▶ [Your goal] Count how many lines below contain the word "Monthly", then give that number alone.
___ Data to process ___
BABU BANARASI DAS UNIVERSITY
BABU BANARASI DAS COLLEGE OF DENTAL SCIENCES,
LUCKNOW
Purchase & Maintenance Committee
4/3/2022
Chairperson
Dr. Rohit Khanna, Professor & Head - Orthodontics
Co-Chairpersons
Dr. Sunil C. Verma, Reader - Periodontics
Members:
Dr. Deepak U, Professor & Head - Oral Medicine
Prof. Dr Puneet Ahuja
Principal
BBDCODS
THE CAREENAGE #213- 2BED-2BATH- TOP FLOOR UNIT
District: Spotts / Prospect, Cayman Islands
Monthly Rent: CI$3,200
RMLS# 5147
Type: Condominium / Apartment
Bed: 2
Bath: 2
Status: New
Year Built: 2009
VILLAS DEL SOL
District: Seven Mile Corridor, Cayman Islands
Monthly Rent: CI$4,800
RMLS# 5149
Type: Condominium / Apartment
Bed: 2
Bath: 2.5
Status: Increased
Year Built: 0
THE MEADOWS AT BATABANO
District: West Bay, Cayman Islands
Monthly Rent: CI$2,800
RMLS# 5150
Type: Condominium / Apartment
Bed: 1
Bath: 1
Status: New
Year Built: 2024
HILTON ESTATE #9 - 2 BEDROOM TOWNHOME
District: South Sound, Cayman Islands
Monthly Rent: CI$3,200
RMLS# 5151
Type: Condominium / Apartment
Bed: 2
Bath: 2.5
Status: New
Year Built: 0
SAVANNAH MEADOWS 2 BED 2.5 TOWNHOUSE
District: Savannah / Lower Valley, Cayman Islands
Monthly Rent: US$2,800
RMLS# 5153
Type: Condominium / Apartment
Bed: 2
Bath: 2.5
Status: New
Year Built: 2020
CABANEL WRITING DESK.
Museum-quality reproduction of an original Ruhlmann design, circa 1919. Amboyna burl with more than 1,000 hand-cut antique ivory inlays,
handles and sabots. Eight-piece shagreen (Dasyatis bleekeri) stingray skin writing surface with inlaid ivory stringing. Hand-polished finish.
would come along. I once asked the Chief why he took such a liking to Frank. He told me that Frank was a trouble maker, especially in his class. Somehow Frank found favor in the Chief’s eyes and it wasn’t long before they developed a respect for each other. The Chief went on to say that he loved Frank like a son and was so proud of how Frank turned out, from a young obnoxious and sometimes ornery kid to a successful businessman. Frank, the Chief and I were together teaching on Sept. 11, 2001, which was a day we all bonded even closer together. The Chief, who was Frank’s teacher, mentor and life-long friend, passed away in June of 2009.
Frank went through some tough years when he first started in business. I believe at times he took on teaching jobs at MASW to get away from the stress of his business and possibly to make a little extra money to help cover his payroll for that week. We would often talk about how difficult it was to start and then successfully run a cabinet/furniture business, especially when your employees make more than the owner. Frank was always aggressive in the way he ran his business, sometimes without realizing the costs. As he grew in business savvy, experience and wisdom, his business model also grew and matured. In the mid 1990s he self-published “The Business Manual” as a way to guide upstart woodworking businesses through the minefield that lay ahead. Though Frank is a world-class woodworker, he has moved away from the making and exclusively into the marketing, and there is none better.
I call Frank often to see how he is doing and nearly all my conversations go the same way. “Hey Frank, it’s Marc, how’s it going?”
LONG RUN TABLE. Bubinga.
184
___
▶ [Solution to this task] 5